• What to work on:
Copy the lines from the line with "name author: (L.) Stapf" to the line with "catalogue / barcode: US 2462518", substituting "collection number" for "collector number" and changing nothing else.

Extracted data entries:
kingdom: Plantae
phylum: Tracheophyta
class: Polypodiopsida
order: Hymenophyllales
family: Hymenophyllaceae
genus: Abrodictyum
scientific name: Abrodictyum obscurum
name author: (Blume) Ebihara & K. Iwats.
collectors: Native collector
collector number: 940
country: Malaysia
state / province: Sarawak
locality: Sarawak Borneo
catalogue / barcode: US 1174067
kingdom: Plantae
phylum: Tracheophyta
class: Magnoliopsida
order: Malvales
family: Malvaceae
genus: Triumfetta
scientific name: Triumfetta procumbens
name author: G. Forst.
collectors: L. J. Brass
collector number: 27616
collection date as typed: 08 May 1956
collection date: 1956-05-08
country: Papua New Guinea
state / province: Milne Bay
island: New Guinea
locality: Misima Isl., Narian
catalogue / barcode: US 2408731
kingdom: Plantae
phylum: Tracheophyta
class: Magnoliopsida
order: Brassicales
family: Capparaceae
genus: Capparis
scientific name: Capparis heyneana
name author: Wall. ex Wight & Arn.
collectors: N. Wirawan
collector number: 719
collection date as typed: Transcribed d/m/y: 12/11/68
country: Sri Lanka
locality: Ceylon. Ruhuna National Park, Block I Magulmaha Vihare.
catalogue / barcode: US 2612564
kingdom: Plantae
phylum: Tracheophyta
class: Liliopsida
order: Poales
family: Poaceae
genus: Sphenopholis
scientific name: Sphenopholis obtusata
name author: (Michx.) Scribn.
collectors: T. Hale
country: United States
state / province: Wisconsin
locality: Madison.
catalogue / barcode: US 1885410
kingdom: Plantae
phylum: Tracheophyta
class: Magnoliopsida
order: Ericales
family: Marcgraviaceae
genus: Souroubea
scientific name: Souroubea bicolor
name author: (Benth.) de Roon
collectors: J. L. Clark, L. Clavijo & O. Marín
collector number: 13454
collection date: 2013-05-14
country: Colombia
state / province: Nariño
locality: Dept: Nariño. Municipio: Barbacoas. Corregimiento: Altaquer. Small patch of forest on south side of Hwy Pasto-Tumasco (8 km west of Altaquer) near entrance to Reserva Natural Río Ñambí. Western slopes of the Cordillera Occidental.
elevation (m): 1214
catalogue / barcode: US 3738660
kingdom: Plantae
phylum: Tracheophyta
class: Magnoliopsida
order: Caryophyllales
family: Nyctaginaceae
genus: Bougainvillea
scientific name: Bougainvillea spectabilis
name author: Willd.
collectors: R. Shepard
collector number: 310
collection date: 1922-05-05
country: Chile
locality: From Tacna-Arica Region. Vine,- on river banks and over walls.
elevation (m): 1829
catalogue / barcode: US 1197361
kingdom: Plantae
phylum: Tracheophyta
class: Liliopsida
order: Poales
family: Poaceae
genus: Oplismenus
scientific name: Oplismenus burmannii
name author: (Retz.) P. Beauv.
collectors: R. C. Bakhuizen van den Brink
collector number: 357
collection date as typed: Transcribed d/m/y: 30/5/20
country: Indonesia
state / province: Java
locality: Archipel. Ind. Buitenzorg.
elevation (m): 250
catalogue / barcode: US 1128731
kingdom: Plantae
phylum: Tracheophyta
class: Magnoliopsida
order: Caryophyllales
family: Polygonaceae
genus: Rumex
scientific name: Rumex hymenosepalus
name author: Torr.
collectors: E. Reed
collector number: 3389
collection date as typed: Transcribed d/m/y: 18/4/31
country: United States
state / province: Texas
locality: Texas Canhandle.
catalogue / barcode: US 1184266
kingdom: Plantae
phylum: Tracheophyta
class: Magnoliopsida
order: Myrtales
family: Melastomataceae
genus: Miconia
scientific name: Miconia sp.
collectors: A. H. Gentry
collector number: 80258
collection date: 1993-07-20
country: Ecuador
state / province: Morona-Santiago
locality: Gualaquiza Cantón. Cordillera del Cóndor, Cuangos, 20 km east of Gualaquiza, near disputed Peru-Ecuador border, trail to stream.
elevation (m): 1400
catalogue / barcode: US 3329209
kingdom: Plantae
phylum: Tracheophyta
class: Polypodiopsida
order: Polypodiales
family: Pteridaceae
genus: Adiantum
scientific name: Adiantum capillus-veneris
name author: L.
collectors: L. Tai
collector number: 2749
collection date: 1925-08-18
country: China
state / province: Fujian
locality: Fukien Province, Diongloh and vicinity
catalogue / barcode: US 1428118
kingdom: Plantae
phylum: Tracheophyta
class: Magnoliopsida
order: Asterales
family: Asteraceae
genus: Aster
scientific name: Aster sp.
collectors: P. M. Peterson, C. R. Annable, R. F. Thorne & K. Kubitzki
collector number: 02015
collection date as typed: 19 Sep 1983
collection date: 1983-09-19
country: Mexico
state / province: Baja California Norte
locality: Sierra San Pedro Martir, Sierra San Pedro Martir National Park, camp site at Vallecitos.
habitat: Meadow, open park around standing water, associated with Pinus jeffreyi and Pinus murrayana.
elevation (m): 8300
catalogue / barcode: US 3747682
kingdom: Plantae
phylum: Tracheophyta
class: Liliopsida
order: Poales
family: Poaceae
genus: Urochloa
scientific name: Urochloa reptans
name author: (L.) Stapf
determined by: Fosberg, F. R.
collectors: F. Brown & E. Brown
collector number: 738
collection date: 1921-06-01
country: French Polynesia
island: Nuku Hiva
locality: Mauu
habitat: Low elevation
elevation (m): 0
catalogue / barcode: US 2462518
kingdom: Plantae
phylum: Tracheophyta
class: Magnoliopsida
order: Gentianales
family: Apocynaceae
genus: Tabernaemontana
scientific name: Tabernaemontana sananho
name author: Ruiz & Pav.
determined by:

• Exercise output:
name author: (L.) Stapf
determined by: Fosberg, F. R.
collectors: F. Brown & E. Brown
collection number: 738
collection date: 1921-06-01
country: French Polynesia
island: Nuku Hiva
locality: Mauu
habitat: Low elevation
elevation (m): 0
catalogue / barcode: US 2462518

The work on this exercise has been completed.